Вампиры остановились у ворот. За ними виднелись приятные глазу простор и чистота. Вдали пестрела завлекающая вывеска борделя, и ярким цветом вторили ей кровавые бугенвиллии, сочные листья плюща и зловещая чернота высаженных вдоль улиц платанов.
— Да осветит солнце ваш путь, — поздоровался Юлиан.
— И вашему пути я желаю света, — ответил интеллигентно, как требовали правила приличия, маг и впился пронзительным взглядом в графа. — Чем могу быть полезным?
— Мы направляемся к почтенному гор’Нааду, помощнику Главного Казначея Его Величества.
— Зачем?
Маг окинул внимательным взором прилично одетых мужчин и притихшую женщину, вероятно, рабыню. Впечатление гости создавали благоприятное. Аккуратные, статные, хранящие полуулыбку на устах — аристократы, значится.
— Касаемо крупной суммы займа в золоте. Мы прибыли издалека.
— Откуда?
— Ноэль.
— Почтенный гор’Наад знает о Вашем посещении?

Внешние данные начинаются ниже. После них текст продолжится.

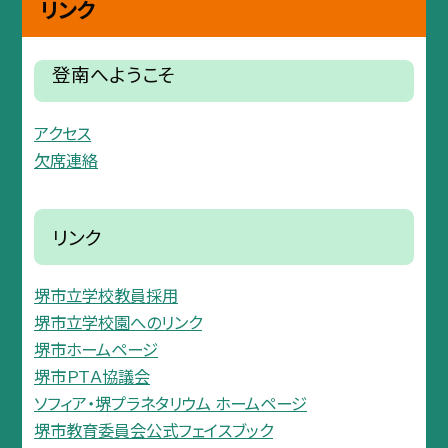
リンク
登南へようこそ
アクセス
欠席連絡
リンク
堺市立学校教員採用
堺市立学校園へのリンク
堺市ホームページ
堺市ＰＴＡ協議会
ソフィア・堺プラネタリウム ホームページ
堺市教育委員会公式フェイスブック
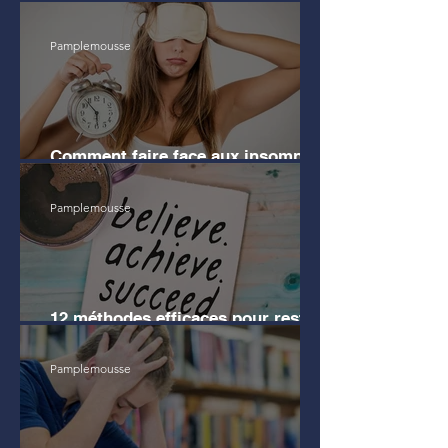
avant mes études de Droit
Pamplemousse
Comment faire face aux insomnies
?
Pamplemousse
12 méthodes efficaces pour rester
motivé pendant les révisions
Pamplemousse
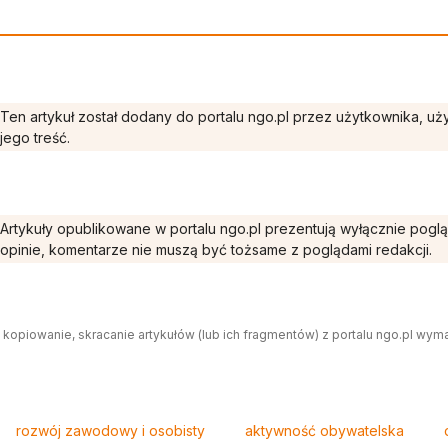
Ten artykuł został dodany do portalu ngo.pl przez użytkownika, u
jego treść.
Artykuły opublikowane w portalu ngo.pl prezentują wyłącznie pogl
opinie, komentarze nie muszą być tożsame z poglądami redakcji.
 kopiowanie, skracanie artykułów (lub ich fragmentów) z portalu ngo.pl wym
rozwój zawodowy i osobisty
aktywność obywatelska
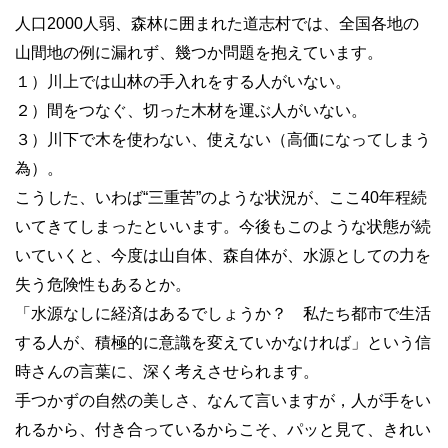
人口2000人弱、森林に囲まれた道志村では、全国各地の
山間地の例に漏れず、幾つか問題を抱えています。
１）川上では山林の手入れをする人がいない。
２）間をつなぐ、切った木材を運ぶ人がいない。
３）川下で木を使わない、使えない（高価になってしまう
為）。
こうした、いわば“三重苦”のような状況が、ここ40年程続
いてきてしまったといいます。今後もこのような状態が続
いていくと、今度は山自体、森自体が、水源としての力を
失う危険性もあるとか。
「水源なしに経済はあるでしょうか？ 私たち都市で生活
する人が、積極的に意識を変えていかなければ」という信
時さんの言葉に、深く考えさせられます。
手つかずの自然の美しさ、なんて言いますが，人が手をい
れるから、付き合っているからこそ、パッと見て、きれい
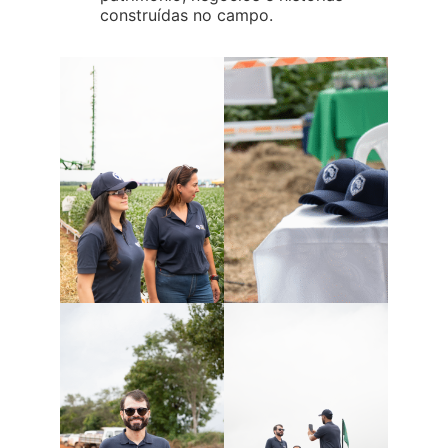
construídas no campo.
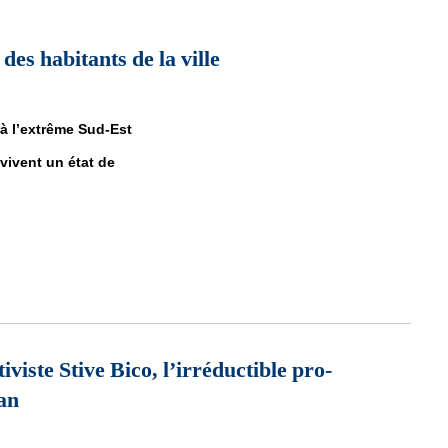
es habitants de la ville
 à l’extrême Sud-Est
 vivent un état de
 des habitants de la ville
iviste Stive Bico, l’irréductible pro-
an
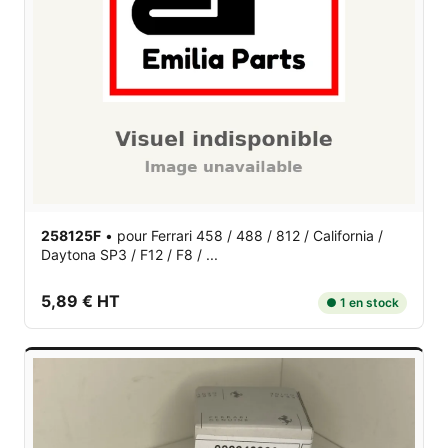
258125F
•
pour Ferrari 458 / 488 / 812 / California /
Daytona SP3 / F12 / F8 / ...
5,89 € HT
● 1 en stock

— Он знает, что мы должны прибыть.
Хорошие манеры Юлиана, его благородный и рассудительный вид понравились магу. На лице чистейшего северянина, коих охранник не видал уже с пару десятков лет, царила порядочность, та самая, чистая, которую подделать — дело трудное. Тем более, к Нактидию частенько захаживали вельможи из прочих городов, и даже королевств. Не найдя причин для отказа, мужчина уже собрался махнуть стражникам-нагам, чтобы один из них проводил гостей до банкира. Да и позади, к калитке, уже волочилась груженная помидорами, перцем и цуккини подвода, которую следовало проверить и пропустить.
Однако тут Вицеллий, доселе молчавший, показательно расстегнул плащ, снял его изящным жестом, обнажив красную пелерину, и вышел вперед.
— Эй, ты! Тебе что непонятно, человек? Отворяй врата!
Маг от такого грубого обращения вскинул мохнатые брови и, кряхтя, уставился на хамоватого Вицеллия.
— Золотой Город указом короля закрыт. Я вправе задавать вам любые вопросы, которые сочту нужными. И я же решаю, пускать вас или нет.
— Прошу извинить моего отца. На старости лет он стал бестактен и невыносим, но я побоялся оставить его без присмотра, — Юлиан метнул гневный взгляд на учителя, схватил того за плечо и отвел назад. — Отец, пожалуйста, не вмешивайтесь.
Затем граф в улыбке обернулся к магу и виновато развел руками, мол, отец, что с него взять. Но Вицеллий обошел Юлиана по дуге и снова демонстративно поправил алую пелерину. Маг с нахмуренным взглядом смотрел то на веномансера, то на накидку, и морщил и чесал лоб.